They All Sink Down Here: ‘Stephen King’s It’ Remake Loses Director

 

If you were eagerly looking forward to seeing Cary Fukunaga’s two-part feature film adaptation of Stephen King’s IT in theaters – or at all – we’ve got some bad news for you. Not only has the True Detective director abandoned the production of IT just three weeks before the scheduled start of production, but Stephen King has already tweeted the disappointing news that the whole film is dead.

The ambitious adaptation of Stephen King’s 1986 novel was set to star Will Poulter (We’re the Millers) as Pennywise the Clown, the supernatural bogeyman of Derry, MN who tormented young children with their greatest fears.
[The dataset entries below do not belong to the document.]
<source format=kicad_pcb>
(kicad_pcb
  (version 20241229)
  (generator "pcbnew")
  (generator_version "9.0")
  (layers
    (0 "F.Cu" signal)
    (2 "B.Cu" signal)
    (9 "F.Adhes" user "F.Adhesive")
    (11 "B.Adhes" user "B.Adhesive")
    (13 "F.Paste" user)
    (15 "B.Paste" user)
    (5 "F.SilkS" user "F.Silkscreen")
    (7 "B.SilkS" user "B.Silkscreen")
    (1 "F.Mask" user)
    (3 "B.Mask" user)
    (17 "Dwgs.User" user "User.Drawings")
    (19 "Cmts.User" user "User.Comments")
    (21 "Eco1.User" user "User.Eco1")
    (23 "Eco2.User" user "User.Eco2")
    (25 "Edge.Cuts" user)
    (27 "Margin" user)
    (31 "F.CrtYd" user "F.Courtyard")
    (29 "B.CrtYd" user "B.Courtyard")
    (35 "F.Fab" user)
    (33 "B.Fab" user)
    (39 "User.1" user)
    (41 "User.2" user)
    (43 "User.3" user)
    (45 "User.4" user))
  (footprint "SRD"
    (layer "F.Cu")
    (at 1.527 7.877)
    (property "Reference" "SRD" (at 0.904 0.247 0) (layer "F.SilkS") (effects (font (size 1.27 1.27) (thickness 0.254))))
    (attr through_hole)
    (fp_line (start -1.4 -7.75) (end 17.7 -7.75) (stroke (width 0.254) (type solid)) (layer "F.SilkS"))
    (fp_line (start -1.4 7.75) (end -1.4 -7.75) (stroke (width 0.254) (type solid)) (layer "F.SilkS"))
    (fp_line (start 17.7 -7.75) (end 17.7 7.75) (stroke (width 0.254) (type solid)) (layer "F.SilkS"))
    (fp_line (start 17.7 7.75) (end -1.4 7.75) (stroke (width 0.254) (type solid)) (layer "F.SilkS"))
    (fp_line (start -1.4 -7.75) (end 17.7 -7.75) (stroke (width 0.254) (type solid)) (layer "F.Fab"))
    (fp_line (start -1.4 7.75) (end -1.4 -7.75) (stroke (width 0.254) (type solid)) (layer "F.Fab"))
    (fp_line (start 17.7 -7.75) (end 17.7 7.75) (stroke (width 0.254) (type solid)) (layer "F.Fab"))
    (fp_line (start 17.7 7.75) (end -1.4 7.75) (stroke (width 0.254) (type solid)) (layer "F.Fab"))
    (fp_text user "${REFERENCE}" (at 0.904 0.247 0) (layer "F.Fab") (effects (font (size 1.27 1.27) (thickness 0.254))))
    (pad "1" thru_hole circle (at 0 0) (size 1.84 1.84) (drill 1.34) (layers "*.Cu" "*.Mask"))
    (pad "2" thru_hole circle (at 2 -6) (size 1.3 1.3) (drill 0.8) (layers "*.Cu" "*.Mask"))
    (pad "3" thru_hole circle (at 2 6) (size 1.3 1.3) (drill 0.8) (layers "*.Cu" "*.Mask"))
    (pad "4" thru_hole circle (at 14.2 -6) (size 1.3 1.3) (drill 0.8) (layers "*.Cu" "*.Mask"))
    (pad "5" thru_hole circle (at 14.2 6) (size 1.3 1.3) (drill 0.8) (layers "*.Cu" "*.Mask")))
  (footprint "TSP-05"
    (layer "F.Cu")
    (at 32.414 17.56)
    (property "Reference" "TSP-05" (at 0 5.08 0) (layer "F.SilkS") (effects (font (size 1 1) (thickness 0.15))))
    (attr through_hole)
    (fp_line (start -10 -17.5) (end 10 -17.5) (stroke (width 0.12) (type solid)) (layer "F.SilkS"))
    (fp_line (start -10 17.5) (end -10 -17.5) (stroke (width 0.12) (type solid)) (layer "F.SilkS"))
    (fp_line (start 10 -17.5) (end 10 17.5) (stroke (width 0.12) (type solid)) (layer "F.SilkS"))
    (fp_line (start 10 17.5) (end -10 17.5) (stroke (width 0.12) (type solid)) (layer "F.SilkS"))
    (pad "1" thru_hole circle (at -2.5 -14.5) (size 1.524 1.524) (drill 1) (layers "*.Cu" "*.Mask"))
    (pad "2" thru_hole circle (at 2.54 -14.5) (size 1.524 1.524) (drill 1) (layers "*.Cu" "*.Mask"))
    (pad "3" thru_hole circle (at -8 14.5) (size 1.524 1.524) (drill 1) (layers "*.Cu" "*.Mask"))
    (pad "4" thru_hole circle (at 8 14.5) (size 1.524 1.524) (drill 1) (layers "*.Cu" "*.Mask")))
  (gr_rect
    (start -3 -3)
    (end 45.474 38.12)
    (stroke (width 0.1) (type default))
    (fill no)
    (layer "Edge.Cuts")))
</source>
Like the 1990s TV mini-series, the film was scheduled to be released in two parts, one featuring the cast as children, the other as adults who return to Derry to finish their fight with Pennywise once and for all.

Hollywood Reporter claims that Cary Fukunaga’s departure was over budgetary disputes. New Line Cinema had green lit the first film with a $30 million budget, but Fukunaga’s most recent drafts of the screenplay would have cost significantly more. The second film in the series was slated to be a more expensive production.

Productions fall apart all the time in the studio system, but the fact that this adaptation of Stephen King’s popular novel came so close to going in front of the cameras is bound to be frustrating for Fukunaga, and especially Will Poulter, who seemed to be in a position to dramatically refocus his career by playing against type as one of horror’s most iconic villains. CraveOnline wishes them the best.